(Beginning of Provided material)

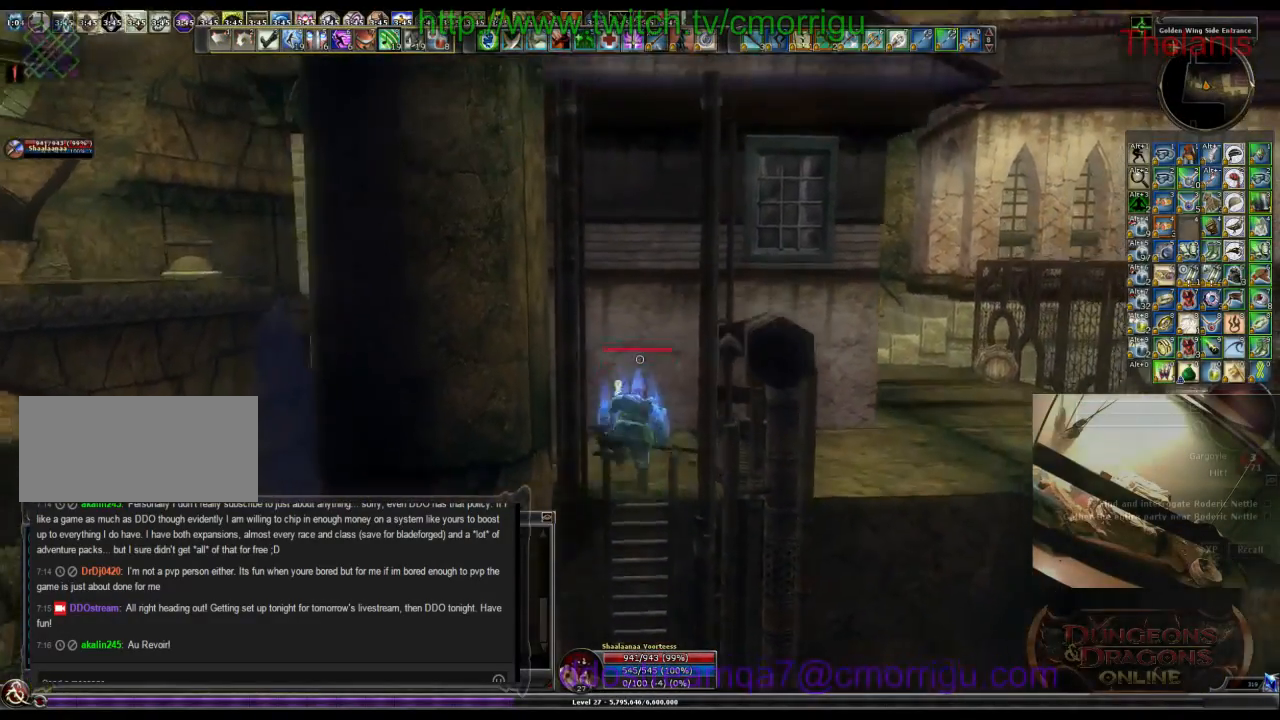
{"keys": ["w"], "events": []}
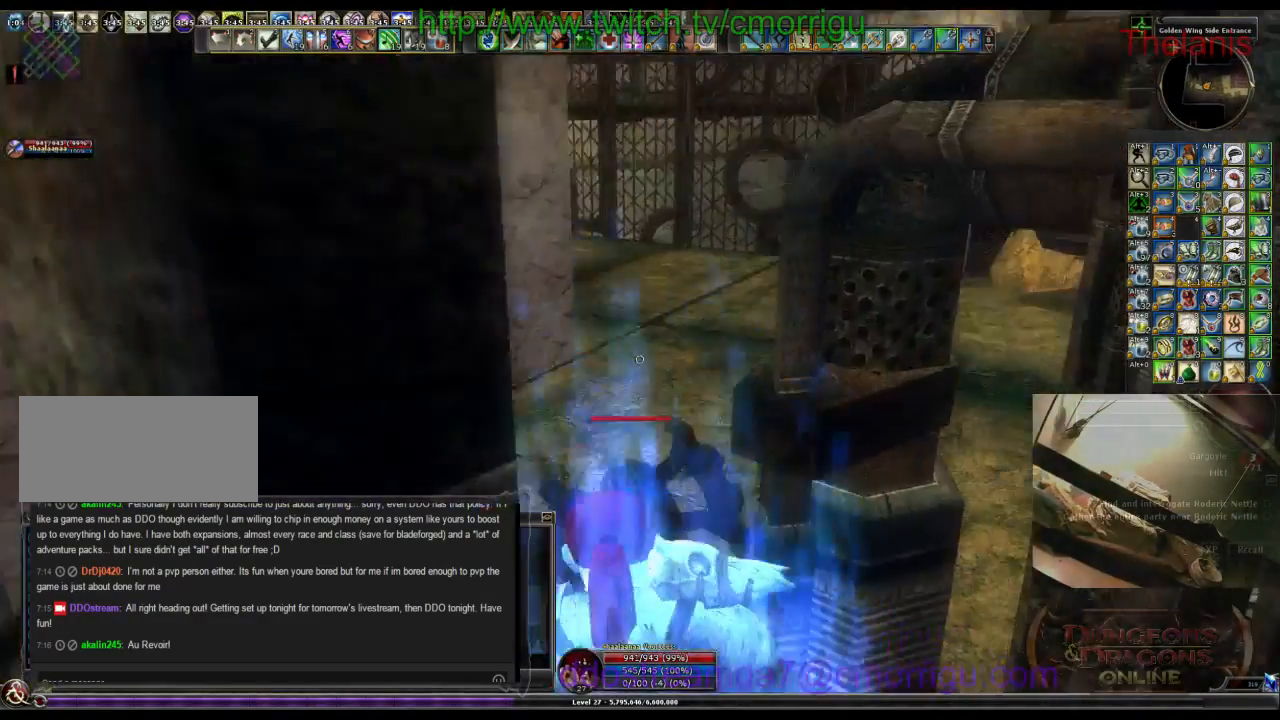
{"keys": ["d", "w"], "events": [[400, "d", "down"]]}
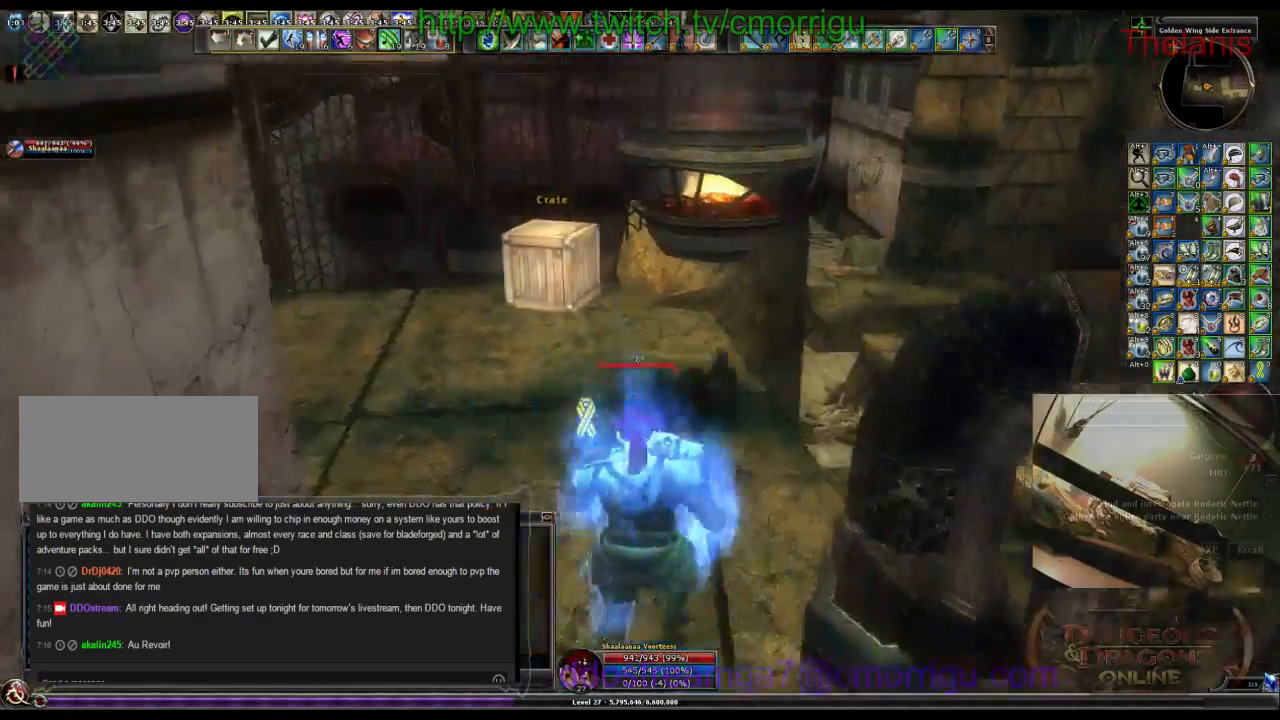
{"keys": ["w"], "events": [[100, "d", "up"]]}
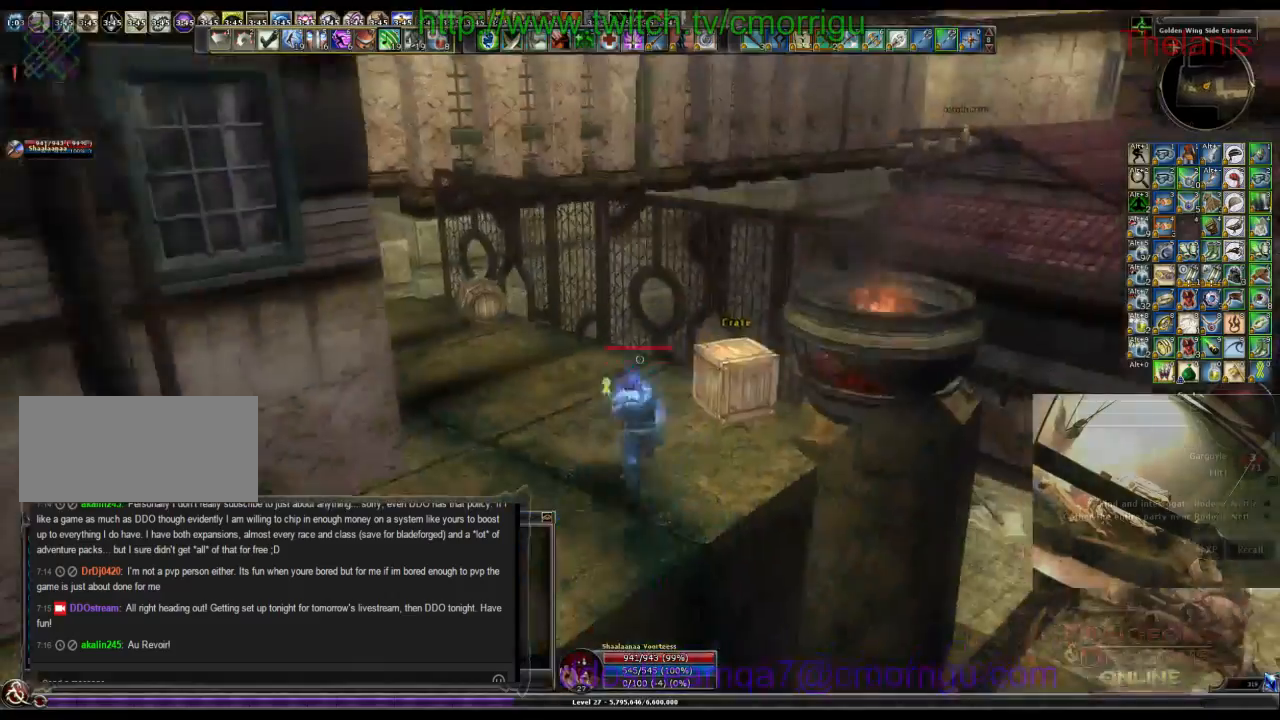
{"keys": ["w"], "events": []}
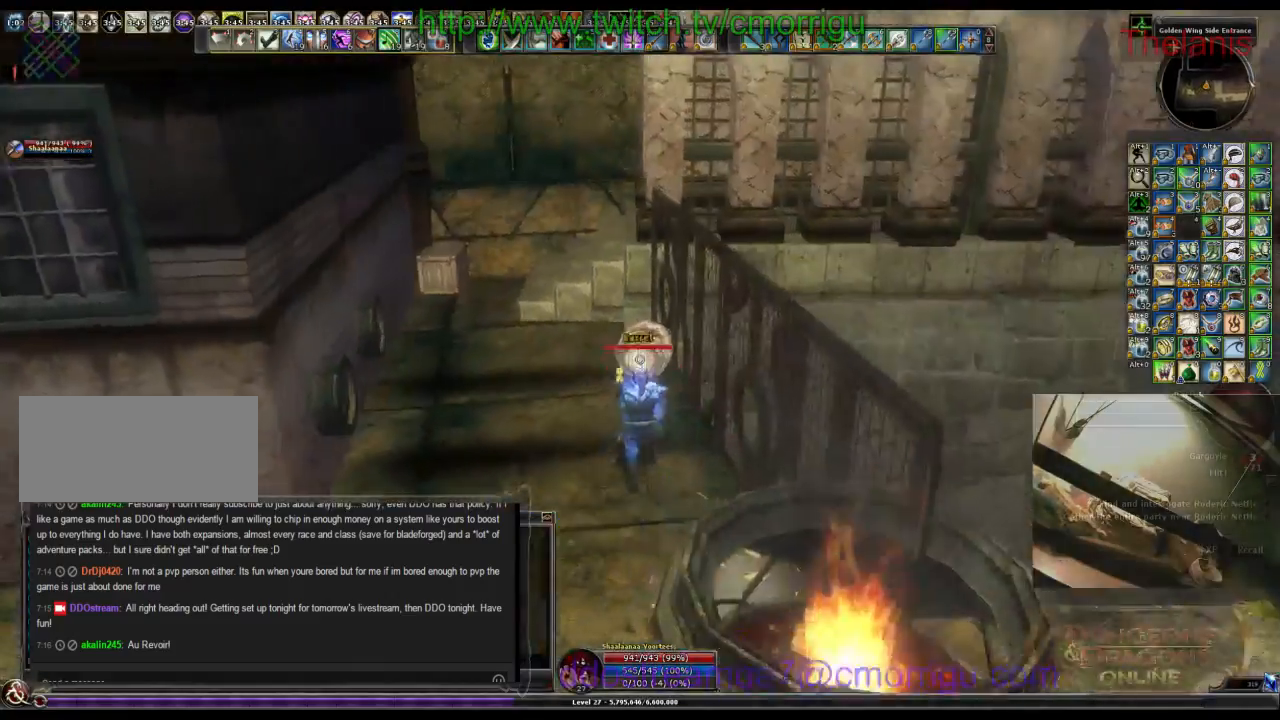
{"keys": ["a", "w"], "events": [[200, "a", "down"]]}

(End of Provided material)

Your task: Copy out each line from the preceding entries that mentions the word "down".

Exercise answer:
{"keys": ["d", "w"], "events": [[400, "d", "down"]]}
{"keys": ["a", "w"], "events": [[200, "a", "down"]]}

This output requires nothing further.